Friday, November 11, 2011

"The Interior Castle" by Jean Stafford

Source: Miette's bedtime podcast (mp3)
Length: 1 hour, 1 minute
Reader: Miette

The story: In 1938, Stafford was seriously injured in a car accident, an experience which led her to write "The Interior Castle." In the story, Pansy Vanneman is bedridden in the hospital, with a host of injuries and an upcoming reconstructive surgery on her nose. Stafford's description of the pain Pansy experiences both before and during the surgery are some of the most disturbing passages I've ever read.
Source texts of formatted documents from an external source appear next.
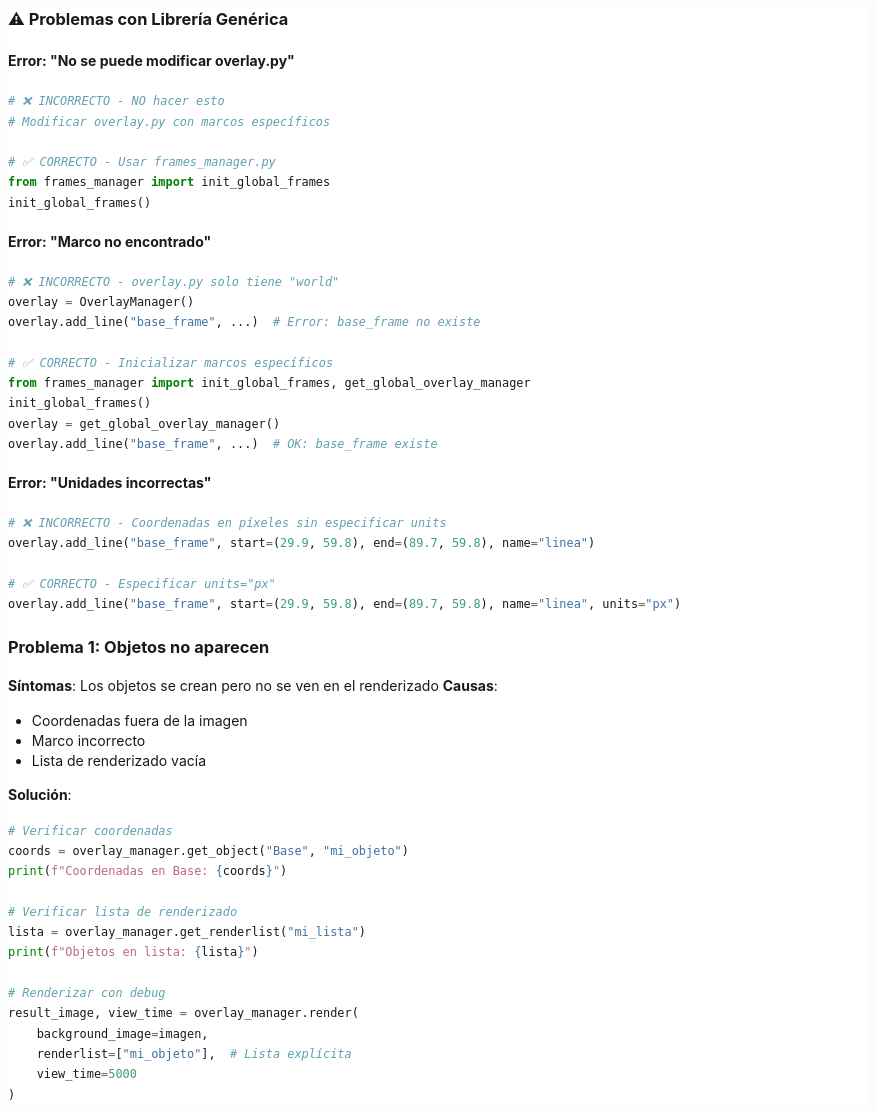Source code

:### ⚠️ Problemas con Librería Genérica

#### **Error: "No se puede modificar overlay.py"**
```python
# ❌ INCORRECTO - NO hacer esto
# Modificar overlay.py con marcos específicos

# ✅ CORRECTO - Usar frames_manager.py
from frames_manager import init_global_frames
init_global_frames()
```

#### **Error: "Marco no encontrado"**
```python
# ❌ INCORRECTO - overlay.py solo tiene "world"
overlay = OverlayManager()
overlay.add_line("base_frame", ...)  # Error: base_frame no existe

# ✅ CORRECTO - Inicializar marcos específicos
from frames_manager import init_global_frames, get_global_overlay_manager
init_global_frames()
overlay = get_global_overlay_manager()
overlay.add_line("base_frame", ...)  # OK: base_frame existe
```

#### **Error: "Unidades incorrectas"**
```python
# ❌ INCORRECTO - Coordenadas en píxeles sin especificar units
overlay.add_line("base_frame", start=(29.9, 59.8), end=(89.7, 59.8), name="linea")

# ✅ CORRECTO - Especificar units="px"
overlay.add_line("base_frame", start=(29.9, 59.8), end=(89.7, 59.8), name="linea", units="px")
```

### Problema 1: Objetos no aparecen
**Síntomas**: Los objetos se crean pero no se ven en el renderizado
**Causas**:
- Coordenadas fuera de la imagen
- Marco incorrecto
- Lista de renderizado vacía

**Solución**:
```python
# Verificar coordenadas
coords = overlay_manager.get_object("Base", "mi_objeto")
print(f"Coordenadas en Base: {coords}")

# Verificar lista de renderizado
lista = overlay_manager.get_renderlist("mi_lista")
print(f"Objetos en lista: {lista}")

# Renderizar con debug
result_image, view_time = overlay_manager.render(
    background_image=imagen,
    renderlist=["mi_objeto"],  # Lista explícita
    view_time=5000
)
```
What's more striking, though, is not the physical pain but the emotional pain. The surgery becomes a violation of Pansy's body as the surgeon probes deeper and causes more pain. The picture of modern medicine is that of impersonal doctors with a veneer of bedside manner, but who see patients as a problem to be solved. This is a story, along with Tolstoy's The Death of Ivan Illyich (reviewed previously) that all doctors and medical students should read.

Rating: 8 /10

The reader: Miette has a lovely velvet voice. She has an accent that I just love, with beautiful round vowels. Her phrasing is a bit unconventional at times and she repeats a line at least once, but these imperfections serve to make her reading less professional and more personal. Her reading starts with a little personal anecdote about round food which I initially mistook for the story. The recording cuts off with about 10 minutes to go. None of the story is lost, but there's a considerable bit of silence at the end.